ただ、今回の選挙戦では、自民、公明、立憲民主など他の主要政党が府知事選・市長選ともに独自候補の擁立を見送りました。 公明党大阪府本部の石川博崇参院議員は、出直しダブル選について「大義なき選挙だ」と批判し、「なぜこのタイミングで選挙をしなければいけなかったのか全く理解できない」と疑問を呈しています。 実際、知事選と市長選では無効票が前回から大幅に増加しており、争点や選挙の意義が有権者に十分伝わったのかをめぐっても議論を呼んでいます。

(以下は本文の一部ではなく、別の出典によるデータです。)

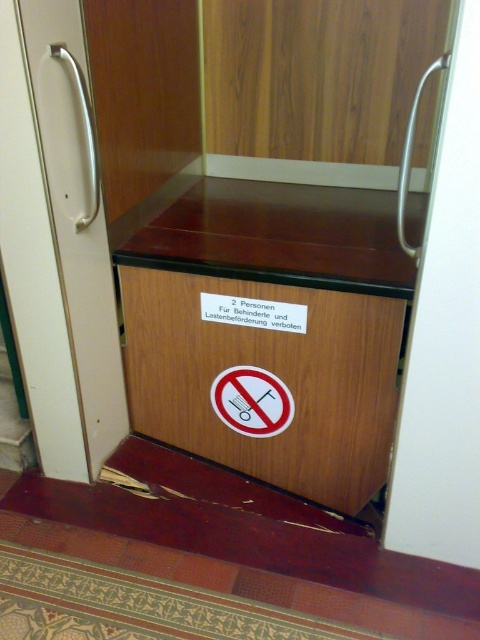
Question: Which point appears closest to the camera in this image?

Choices:
 (A) (349, 476)
 (B) (101, 228)

Answer: (B)

Question: Does wooden drawer at center have a greater width compared to white glossy door handle at left?

Choices:
 (A) yes
 (B) no

Answer: (A)

Question: Is wooden drawer at center behind white glossy door handle at left?

Choices:
 (A) yes
 (B) no

Answer: (A)

Question: Which object appears farthest from the camera in this image?

Choices:
 (A) wooden drawer at center
 (B) white glossy door handle at left

Answer: (A)

Question: Does wooden drawer at center have a smaller size compared to white glossy door handle at left?

Choices:
 (A) no
 (B) yes

Answer: (A)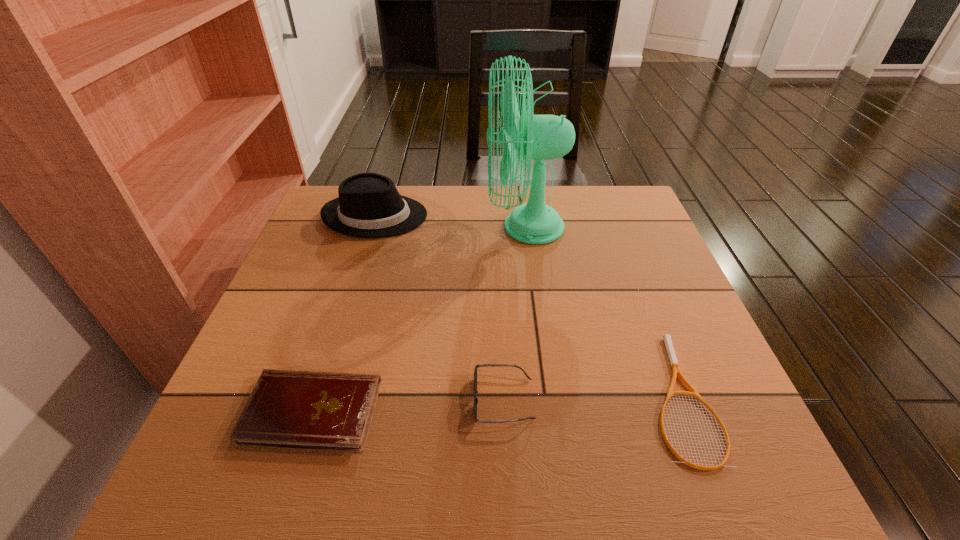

会見で「都構想について民意を得たと言えるか」と問われた吉村氏は、「挑戦することに一定の信任を得たと思っている」と述べつつも、「選挙戦で都構想そのものの是非が問われたわけではない」とも言及しました。 その上で「まずは設計図づくりが非常に大切だ」と強調し、「府市の議会の理解を得られるよう丁寧に進める」と、制度設計プロセスを重視する姿勢を示しました。 任期途中での辞職とトリプル選に踏み切った政治手法への賛否が割れる中で、吉村氏としては「拙速な住民投票ありき」との批判をかわしながら、第三の住民投票への道筋を描こうとしています。
法定協議会設置と議会対応、曲折必至の制度設計
3度目の住民投票を実現するには、まず大阪府と大阪市が「大阪都構想」の具体的な制度案を協議する法定協議会を立ち上げる必要があります。 吉村氏は、法定協議会について「議会の皆さんの賛同がないと立ち上げられない」とした上で、「できる限り議会の皆さんの理解を得られるよう努め、できるだけ早期に立ち上げたい」と語り、合意形成に向けた働きかけを強める考えを示しました。
しかし、他党は法定協議会の設置そのものに否定的な見解を相次いで表明しており、府議会・市議会での議論は難航が予想されています。 2015年、2020年の住民投票までの過程でも、制度案の協議や議会手続きは曲折を重ね、公明党の態度変更など政治力学の変化が大きなカギとなってきました。 今回も、与野党の思惑や衆院選後の国政の構図が大阪の議会力学に影響する可能性があり、3度目の制度案づくりがスムーズに進むかは不透明です。
吉村氏は記者会見で、住民投票の具体的な実施時期について「その先の話で、この段階で『いつ』ということではない」と述べ、日程を明示することは避けました。 一方で、来年春までの任期内に実施する目標は改めて維持しており、設計図づくりと議会手続き、住民への丁寧な説明をどこまで並行して進められるかが問われます。 2度の否決を経てなお維新が都構想に固執することへの市民の評価、そして「3度目の正直」となるのか、それとも再び「ノー」が突き付けられるのか――大阪の都市制度をめぐる攻防は、新たな段階に入りつつあります。